▸ WRITTEN TASK
Starting at the line with "6 will be big", retype every remaining line of the records exactly. Do not include pictures.
── GIVEN ENTRIES
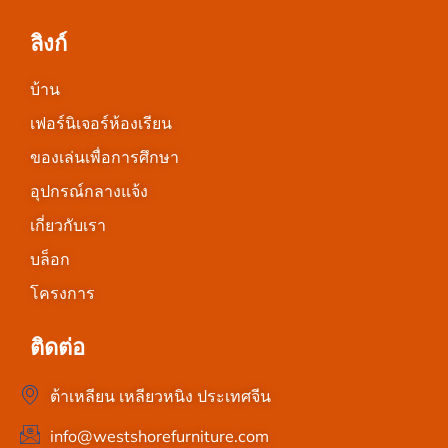
ลิงก์
บ้าน
เฟอร์นิเจอร์ห้องเรียน
ของเล่นเพื่อการศึกษา
อุปกรณ์กลางแจ้ง
เกี่ยวกับเรา
บล็อก
โครงการ
ติดต่อ
ต้าเหลียน เหลียวหนิง ประเทศจีน
info@westshorefurniture.com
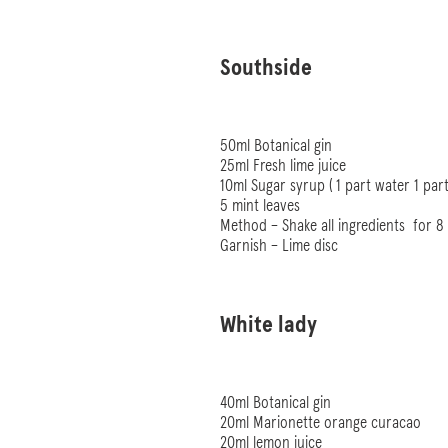
Southside
50ml Botanical gin
25ml Fresh lime juice
10ml Sugar syrup ( 1 part water 1 part
5 mint leaves
Method – Shake all ingredients
for 8
Garnish – Lime disc
White lady
40ml Botanical gin
20ml Marionette orange curacao
20ml lemon juice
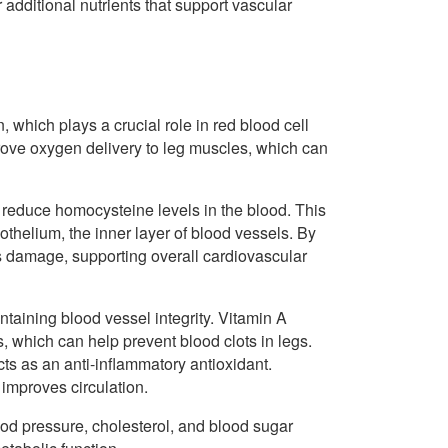
r additional nutrients that support vascular
 which plays a crucial role in red blood cell
ove oxygen delivery to leg muscles, which can
 reduce homocysteine levels in the blood. This
helium, the inner layer of blood vessels. By
is damage, supporting overall cardiovascular
ntaining blood vessel integrity. Vitamin A
 which can help prevent blood clots in legs.
ts as an anti-inflammatory antioxidant.
improves circulation.
ood pressure, cholesterol, and blood sugar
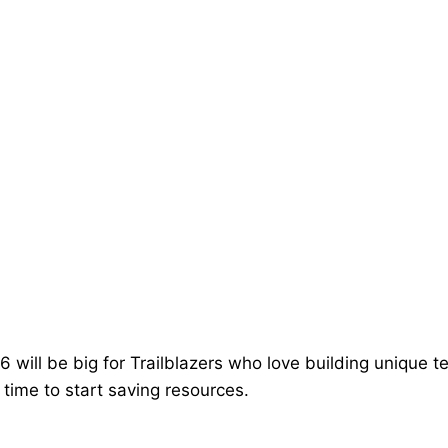
6 will be big for Trailblazers who love building unique 
s time to start saving resources.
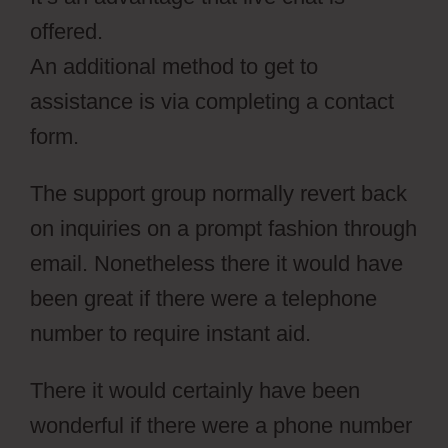
offered.
An additional method to get to
assistance is via completing a contact
form.
The support group normally revert back
on inquiries on a prompt fashion through
email. Nonetheless there it would have
been great if there were a telephone
number to require instant aid.
There it would certainly have been
wonderful if there were a phone number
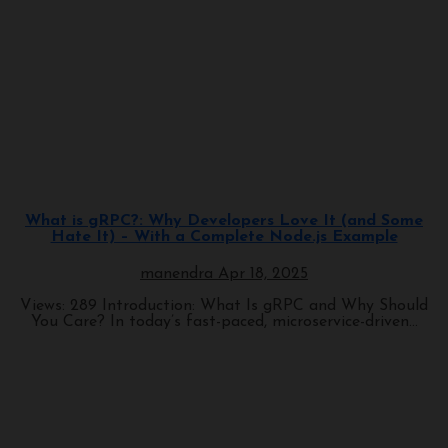
Programming
What is gRPC?: Why Developers Love It (and Some
Hate It) – With a Complete Node.js Example
manendra
Apr 18, 2025
Views: 289 Introduction: What Is gRPC and Why Should
You Care? In today’s fast-paced, microservice-driven...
────
▸ THE ANSWER
6 will be big for Trailblazers who love building unique 
s time to start saving resources.
offered.
An additional method to get to
assistance is via completing a contact
form.
The support group normally revert back
on inquiries on a prompt fashion through
email. Nonetheless there it would have
been great if there were a telephone
number to require instant aid.
There it would certainly have been
wonderful if there were a phone number
Programming
What is gRPC?: Why Developers Love It (and Some
Hate It) – With a Complete Node.js Example
manendra
Apr 18, 2025
Views: 289 Introduction: What Is gRPC and Why Should
You Care? In today’s fast-paced, microservice-driven...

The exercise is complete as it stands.